• AIM OF THE TASK: Continue the piece on Kmart and JCPenney advertising from the point where it stops.

• EXTRACT:
-.-.-

But is it as funny as their original?

Absolutely. This second serving of slapstick lewd-ity is everything movie sequels hope to be.

Kmart continues to count on comedic delivery to unveil new shopper benefits.

Their new approach is smart (“Kmart smart,” but for real this time).

With the bulk of US consumers aligned either team-Walmart or team-Target, Kmart has fallen on deaf ears for years.

We may not have listened to Kmart on its own merit, but we’ll always listen to a joke. And what’s coming out of Kmart’s mouth is more than just sass – it’s store benefits we might actually be interested in.

$0.30 off at the pump and I don’t even have to go into the store!? That’s a baby step I’m willing to take.

And see? I was so busy chuckling at all the “big gas-es,” I didn’t even notice I was being marketed to.

Precisely what Kmart was hoping for.

Third time’s a charm? Maybe some “sofa king” is next? Bring it. :) 

Friday, May 3, 2013

New (Old) JCPenney’s First Ad

It's been just four weeks since Ron Johnson clocked out as CEO of JCP; his promise to breathe new life into a retailer poised to celebrate its centennial + 10 fell short of a frantic board's expectations.

-.-.-

• Pose landmark coordinates:
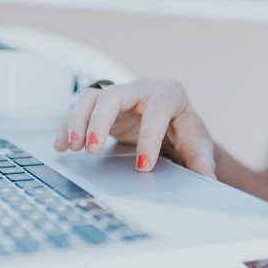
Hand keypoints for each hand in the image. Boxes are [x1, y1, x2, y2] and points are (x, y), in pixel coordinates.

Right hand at [53, 78, 217, 177]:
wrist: (172, 125)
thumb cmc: (184, 133)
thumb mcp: (197, 145)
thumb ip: (201, 161)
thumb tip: (208, 179)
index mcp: (170, 93)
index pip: (157, 110)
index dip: (149, 137)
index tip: (143, 166)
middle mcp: (141, 89)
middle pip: (115, 95)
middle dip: (100, 121)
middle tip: (90, 149)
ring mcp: (119, 95)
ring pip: (92, 97)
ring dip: (77, 121)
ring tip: (71, 148)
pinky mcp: (101, 106)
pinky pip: (80, 109)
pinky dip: (67, 126)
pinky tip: (60, 146)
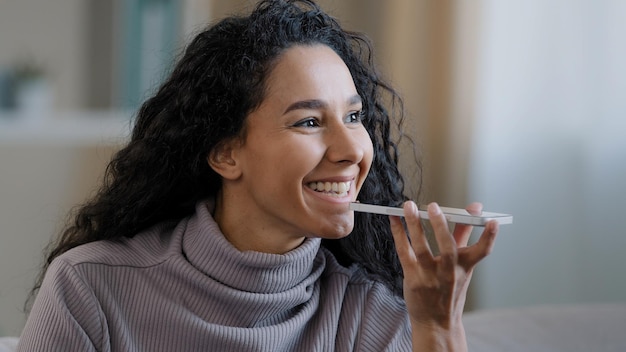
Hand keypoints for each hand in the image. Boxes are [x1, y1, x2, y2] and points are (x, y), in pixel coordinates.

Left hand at [389, 201, 497, 349]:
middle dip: (441, 226)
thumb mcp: (461, 267)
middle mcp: (449, 272)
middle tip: (434, 206)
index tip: (493, 221)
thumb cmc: (449, 289)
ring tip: (409, 206)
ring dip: (414, 225)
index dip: (490, 236)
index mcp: (465, 267)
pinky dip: (399, 234)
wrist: (436, 323)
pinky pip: (404, 253)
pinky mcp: (413, 279)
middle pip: (448, 247)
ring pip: (421, 248)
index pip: (483, 251)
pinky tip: (394, 220)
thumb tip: (473, 209)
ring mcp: (430, 277)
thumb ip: (464, 236)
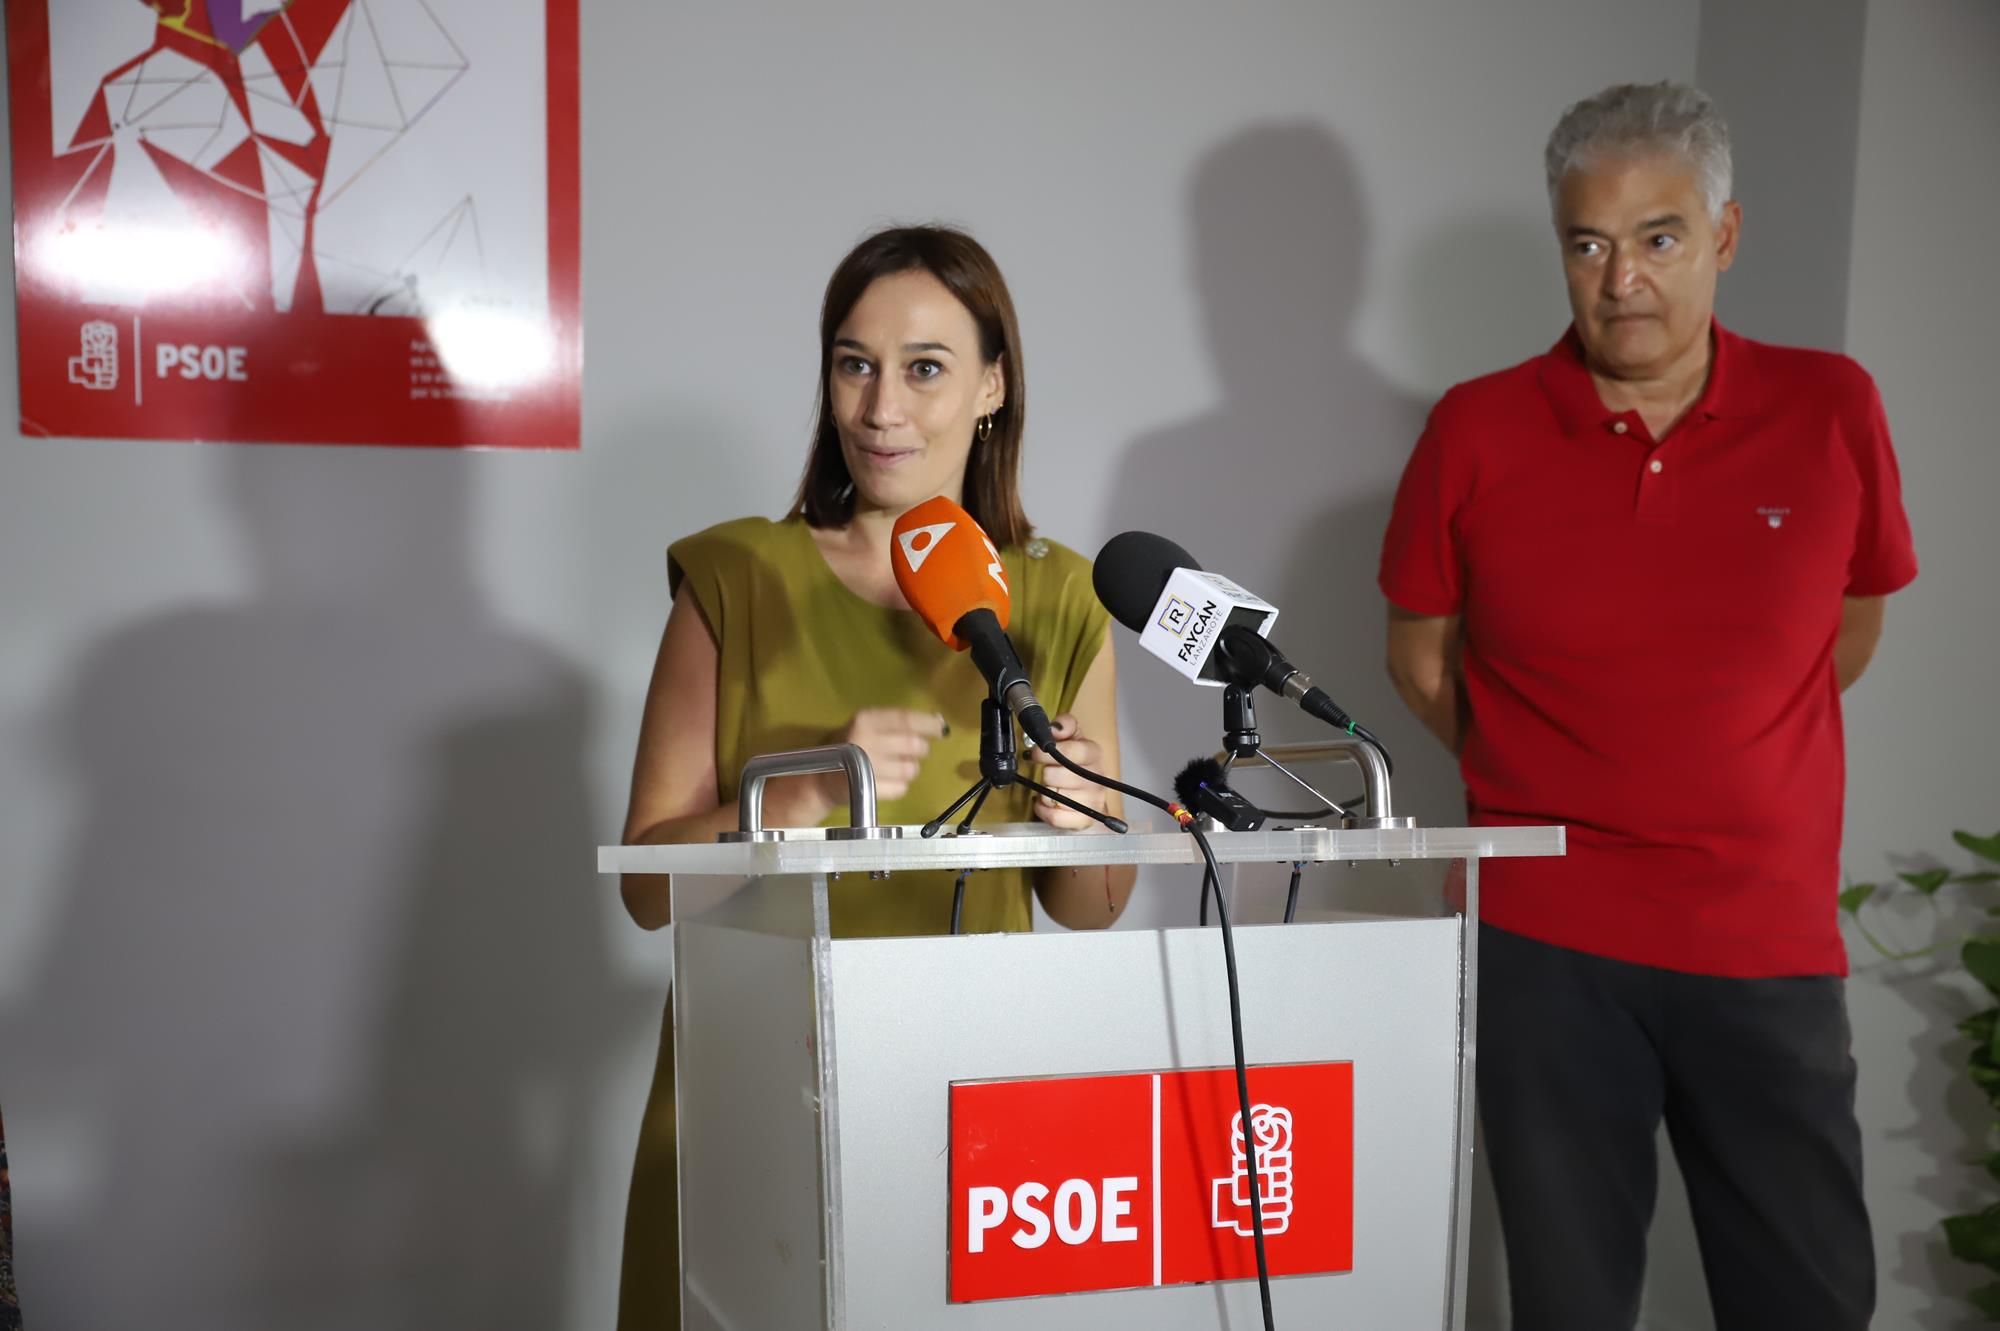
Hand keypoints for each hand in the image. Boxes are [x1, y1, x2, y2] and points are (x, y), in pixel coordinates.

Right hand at [825, 707, 946, 806]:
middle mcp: (867, 741)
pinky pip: (902, 788)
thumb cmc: (847, 747)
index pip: (906, 720)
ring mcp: (869, 768)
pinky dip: (899, 785)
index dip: (929, 724)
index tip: (942, 728)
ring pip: (912, 769)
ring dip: (909, 769)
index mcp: (865, 720)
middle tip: (912, 751)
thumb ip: (898, 723)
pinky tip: (886, 781)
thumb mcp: (865, 726)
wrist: (819, 779)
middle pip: (914, 746)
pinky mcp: (870, 790)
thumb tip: (938, 721)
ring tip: (894, 767)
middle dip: (919, 750)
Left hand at [1030, 714, 1111, 830]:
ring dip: (1045, 792)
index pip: (1072, 752)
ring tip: (1049, 787)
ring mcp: (1093, 801)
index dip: (1048, 753)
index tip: (1035, 753)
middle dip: (1045, 773)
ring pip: (1054, 796)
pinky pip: (1055, 817)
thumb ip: (1064, 725)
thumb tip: (1056, 727)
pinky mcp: (1084, 820)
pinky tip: (1044, 802)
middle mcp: (1097, 778)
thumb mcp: (1072, 738)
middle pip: (1057, 775)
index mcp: (1094, 754)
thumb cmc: (1076, 763)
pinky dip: (1043, 810)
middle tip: (1046, 772)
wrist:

-.-.-

• RESPONSE AREA:
A Call for Change

Time has a way of marching forward, doesn’t it? Yesterday’s retail stroller riders are now pushing strollers of their own down the aisles – and no one wants to shop where mom and dad shop.

For far too many years JCPenney, (along with Sears and, to a lesser extent, Macy's), allowed themselves to age less than gracefully; falling out of vogue with what is now a new class of consumers.

But then JCP (Johnson) decided to make a bold move. JCP found the fountain of youth.
Suddenly, you were squinting at bright, energetic colors. You were energized by delightful, active imagery set in motion against a background of happy ditties you couldn’t get out of your head. In case you missed the year that was:


That felt good, didn’t it?

As a twenty-something retail aficionado I can tell you the new ads grabbed my attention. After a few they even moved JCP back to the shortlist for my patronage. But it takes a while to warm up to someone; to break old habits and start anew. And while my peers and I were not yet sold, a handful of outspoken (aka crotchety) legacy (aka geezer) JCP loyalists were sold on hating the new.

And sales took a tumble…

A (Re)Call for Change

Panicked to stop the bleeding, the JCP board brought back the very same leadership Johnson was meant to replace. And with the new (old) regime (back) at the helm, we received this 30-second commerci-apology.

A half minute sermon of “you make mistakes / you learn from them” with swirling images of every color and creed in the human spectrum (but none that might be confused as homosexual, dare JCP make the same mistake twice).

And my god. That somber, sullen tone.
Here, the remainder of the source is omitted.